Mamata Banerjee has been part of two coalitions in the past, the National Democratic Alliance of Atal Bihari Vajpayee when she was not in power in Bengal and the United Progressive Alliance, eventually leaving UPA II led by Manmohan Singh in 2012 over foreign direct investment in the retail sector. Unlike the Bahujan Samaj Party chief, Mayawati, or the late J. Jayalalithaa, both former women chief ministers, the Bengal leader is not unapproachable. She has excellent relations with Sonia Gandhi and with state leaders across the country. Of importance would also be her equation with Sharad Pawar, the Nationalist Congress Party supremo, who is considered a smart practitioner of statecraft and is credited with being behind the design of the regime that now rules Maharashtra. Both Mamata Banerjee and Pawar are former Congress members who would go on to create significant regional parties. The UPA is currently almost defunct as a forum and Sonia Gandhi is the chairman; the game would indeed be afoot again were the national party and regional players to reach out and make the Bengal chief minister chairperson of the UPA.

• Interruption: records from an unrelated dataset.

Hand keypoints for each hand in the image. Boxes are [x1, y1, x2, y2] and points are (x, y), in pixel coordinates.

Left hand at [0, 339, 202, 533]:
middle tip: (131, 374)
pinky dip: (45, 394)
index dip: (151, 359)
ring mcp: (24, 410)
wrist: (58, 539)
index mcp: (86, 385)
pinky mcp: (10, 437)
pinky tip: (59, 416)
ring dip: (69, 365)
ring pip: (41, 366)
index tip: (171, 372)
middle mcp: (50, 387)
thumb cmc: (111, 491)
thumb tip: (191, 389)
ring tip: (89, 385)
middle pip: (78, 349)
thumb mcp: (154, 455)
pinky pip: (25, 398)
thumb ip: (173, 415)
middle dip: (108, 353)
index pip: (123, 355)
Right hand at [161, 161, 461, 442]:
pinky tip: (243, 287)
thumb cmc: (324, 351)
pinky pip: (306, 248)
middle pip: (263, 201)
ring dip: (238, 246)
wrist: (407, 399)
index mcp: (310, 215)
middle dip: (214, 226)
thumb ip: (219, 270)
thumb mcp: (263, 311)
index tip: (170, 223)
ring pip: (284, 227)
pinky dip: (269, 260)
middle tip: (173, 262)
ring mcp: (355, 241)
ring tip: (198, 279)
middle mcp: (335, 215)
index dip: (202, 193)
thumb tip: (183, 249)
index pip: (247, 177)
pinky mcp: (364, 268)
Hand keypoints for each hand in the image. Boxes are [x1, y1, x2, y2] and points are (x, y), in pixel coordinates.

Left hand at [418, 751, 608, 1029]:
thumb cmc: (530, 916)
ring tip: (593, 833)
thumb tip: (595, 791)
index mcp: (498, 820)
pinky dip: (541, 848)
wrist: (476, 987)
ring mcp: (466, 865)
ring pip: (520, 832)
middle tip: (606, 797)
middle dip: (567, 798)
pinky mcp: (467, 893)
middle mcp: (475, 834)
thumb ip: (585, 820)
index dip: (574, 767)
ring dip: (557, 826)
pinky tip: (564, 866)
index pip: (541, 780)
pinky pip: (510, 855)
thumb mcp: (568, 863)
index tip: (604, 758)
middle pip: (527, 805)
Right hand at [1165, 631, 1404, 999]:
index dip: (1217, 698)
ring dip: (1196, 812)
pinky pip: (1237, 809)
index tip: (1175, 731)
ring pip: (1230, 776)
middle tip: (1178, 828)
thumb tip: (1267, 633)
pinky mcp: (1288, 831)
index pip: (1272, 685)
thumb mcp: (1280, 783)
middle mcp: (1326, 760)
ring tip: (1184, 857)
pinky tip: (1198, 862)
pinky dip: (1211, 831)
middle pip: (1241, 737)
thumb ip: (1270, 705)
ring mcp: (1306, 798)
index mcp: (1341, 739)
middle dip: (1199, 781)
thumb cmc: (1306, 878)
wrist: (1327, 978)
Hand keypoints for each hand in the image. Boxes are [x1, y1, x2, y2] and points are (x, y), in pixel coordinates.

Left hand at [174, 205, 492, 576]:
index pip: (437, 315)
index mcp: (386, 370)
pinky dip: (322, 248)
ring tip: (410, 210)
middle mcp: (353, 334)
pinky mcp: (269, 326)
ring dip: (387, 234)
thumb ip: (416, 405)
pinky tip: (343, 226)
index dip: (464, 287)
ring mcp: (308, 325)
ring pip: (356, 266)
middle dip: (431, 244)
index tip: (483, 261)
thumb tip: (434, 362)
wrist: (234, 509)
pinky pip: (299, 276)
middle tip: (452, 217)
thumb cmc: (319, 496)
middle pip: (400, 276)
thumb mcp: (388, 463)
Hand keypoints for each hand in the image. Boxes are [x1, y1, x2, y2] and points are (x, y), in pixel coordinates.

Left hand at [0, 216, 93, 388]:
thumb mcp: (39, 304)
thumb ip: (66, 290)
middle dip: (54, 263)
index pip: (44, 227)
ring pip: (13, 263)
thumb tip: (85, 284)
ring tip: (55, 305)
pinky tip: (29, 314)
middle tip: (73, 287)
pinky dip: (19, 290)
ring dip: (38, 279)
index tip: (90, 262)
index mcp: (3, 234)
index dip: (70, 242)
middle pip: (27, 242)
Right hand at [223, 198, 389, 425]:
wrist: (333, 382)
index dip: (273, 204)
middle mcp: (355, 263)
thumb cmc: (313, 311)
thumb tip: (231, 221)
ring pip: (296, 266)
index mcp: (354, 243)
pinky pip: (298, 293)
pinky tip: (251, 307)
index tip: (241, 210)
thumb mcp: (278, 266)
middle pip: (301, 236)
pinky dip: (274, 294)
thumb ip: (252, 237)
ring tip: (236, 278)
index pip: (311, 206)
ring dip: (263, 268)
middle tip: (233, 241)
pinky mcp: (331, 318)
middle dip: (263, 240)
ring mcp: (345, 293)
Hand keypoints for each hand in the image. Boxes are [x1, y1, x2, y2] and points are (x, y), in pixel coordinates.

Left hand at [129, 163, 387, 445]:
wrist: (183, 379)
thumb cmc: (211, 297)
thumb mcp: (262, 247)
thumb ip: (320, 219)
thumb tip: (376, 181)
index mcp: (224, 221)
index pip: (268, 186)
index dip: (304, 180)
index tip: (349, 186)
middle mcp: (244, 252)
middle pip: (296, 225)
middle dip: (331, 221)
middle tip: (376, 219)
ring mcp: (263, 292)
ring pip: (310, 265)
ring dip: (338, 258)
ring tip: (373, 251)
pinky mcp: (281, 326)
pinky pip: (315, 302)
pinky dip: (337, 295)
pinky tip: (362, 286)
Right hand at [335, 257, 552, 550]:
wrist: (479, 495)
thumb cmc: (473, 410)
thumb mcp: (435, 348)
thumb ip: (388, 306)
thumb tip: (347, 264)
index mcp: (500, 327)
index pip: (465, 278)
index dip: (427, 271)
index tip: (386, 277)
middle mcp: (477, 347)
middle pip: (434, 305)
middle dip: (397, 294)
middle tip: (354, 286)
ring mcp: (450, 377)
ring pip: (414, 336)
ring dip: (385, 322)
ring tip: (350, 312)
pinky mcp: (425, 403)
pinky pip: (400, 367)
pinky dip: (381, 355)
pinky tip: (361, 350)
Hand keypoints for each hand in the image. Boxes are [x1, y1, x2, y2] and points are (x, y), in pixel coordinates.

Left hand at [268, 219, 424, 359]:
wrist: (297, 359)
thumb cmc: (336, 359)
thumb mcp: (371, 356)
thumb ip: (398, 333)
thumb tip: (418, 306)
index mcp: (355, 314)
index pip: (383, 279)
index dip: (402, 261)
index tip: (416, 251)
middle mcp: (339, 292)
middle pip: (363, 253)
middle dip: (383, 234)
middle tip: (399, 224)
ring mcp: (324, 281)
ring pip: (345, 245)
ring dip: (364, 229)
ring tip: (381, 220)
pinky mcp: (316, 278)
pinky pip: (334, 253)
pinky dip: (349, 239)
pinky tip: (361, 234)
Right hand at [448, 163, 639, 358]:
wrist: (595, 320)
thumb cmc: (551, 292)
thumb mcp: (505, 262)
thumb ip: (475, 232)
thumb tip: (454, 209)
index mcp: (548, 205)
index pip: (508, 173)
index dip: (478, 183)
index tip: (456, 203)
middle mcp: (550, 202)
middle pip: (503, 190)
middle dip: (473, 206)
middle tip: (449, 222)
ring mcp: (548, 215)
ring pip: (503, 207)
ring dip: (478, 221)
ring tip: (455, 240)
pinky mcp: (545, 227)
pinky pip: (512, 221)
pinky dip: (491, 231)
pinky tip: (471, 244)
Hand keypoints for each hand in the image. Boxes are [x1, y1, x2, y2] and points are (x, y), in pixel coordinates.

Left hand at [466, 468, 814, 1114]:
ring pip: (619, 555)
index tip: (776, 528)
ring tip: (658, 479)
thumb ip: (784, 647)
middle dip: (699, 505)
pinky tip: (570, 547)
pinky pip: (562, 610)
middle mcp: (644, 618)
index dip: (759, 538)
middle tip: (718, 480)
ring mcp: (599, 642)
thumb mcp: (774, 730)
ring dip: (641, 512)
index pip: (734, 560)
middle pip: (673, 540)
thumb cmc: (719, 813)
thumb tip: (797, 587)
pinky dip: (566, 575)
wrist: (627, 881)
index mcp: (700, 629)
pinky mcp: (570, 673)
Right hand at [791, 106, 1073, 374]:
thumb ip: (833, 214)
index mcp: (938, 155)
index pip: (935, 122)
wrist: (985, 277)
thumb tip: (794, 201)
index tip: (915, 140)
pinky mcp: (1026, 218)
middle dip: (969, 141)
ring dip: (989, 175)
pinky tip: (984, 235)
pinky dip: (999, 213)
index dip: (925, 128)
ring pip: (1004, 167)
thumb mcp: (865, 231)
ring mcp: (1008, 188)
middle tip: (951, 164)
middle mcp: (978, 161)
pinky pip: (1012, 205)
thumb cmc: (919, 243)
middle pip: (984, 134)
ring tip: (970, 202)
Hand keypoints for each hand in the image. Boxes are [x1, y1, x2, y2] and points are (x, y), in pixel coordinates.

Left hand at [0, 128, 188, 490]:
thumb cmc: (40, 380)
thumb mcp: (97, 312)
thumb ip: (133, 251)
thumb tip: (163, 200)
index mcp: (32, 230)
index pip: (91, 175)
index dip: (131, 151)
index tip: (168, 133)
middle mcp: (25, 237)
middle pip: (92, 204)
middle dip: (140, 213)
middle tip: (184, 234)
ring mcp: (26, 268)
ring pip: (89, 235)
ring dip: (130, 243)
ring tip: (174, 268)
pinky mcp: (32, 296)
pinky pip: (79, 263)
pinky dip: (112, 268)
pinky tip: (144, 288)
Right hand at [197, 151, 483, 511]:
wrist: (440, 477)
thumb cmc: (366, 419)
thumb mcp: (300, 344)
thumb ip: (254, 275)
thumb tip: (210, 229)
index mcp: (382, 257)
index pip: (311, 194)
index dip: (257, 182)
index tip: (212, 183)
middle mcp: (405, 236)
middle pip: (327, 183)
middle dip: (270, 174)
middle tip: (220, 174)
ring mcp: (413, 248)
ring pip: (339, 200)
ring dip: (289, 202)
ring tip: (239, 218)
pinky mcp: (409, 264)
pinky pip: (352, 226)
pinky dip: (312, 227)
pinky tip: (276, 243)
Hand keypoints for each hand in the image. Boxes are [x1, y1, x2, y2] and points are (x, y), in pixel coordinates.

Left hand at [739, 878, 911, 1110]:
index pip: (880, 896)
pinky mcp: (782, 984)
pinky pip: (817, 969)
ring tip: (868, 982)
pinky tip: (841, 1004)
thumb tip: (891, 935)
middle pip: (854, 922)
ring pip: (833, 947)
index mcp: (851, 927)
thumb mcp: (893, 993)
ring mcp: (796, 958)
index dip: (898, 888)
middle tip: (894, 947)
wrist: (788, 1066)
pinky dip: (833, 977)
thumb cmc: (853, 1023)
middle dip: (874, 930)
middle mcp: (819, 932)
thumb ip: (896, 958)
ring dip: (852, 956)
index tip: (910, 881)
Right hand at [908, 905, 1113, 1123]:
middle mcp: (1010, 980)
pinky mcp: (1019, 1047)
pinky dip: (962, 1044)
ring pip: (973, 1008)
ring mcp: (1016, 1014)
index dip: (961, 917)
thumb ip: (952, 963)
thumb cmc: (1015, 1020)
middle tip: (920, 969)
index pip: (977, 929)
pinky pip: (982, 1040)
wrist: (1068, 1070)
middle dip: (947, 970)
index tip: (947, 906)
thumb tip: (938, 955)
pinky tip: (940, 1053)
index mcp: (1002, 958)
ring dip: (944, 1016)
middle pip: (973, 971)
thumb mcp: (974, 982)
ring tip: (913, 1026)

Mamata Banerjee takes risks. There is something beautifully human about her defeat in Nandigram. She left a safe seat for a tougher one when she was, in fact, the TMC face for every seat in Bengal. She was injured both physically and metaphorically in Nandigram, but as does happen in protracted battles, the hero gets wounded, copes with the pain and keeps charging till the enemy is vanquished. The eventual defeat from Nandigram only makes her human and, therefore, more relatable in the age of carefully manufactured leadership.

At a time when many state leaders even from opposing parties are careful about what they say about Narendra Modi and Amit Shah, it’s a breath of fresh air to see Mamata Banerjee speak her mind fearlessly and honestly from her point of view. Under the homely exterior of a spontaneous leader in a simple cotton sari is an individual with nerves of steel. That’s what is needed to fight the cult of the Indian prime minister, propped up by big money, manpower and a pliable national media. There is some distance between 2021 and 2024, when the next general election takes place; can the Opposition start devising a strategy? There are chinks in the BJP’s armour and the national chemistry is changing. Mamata Banerjee has shown India that no victory is impossible.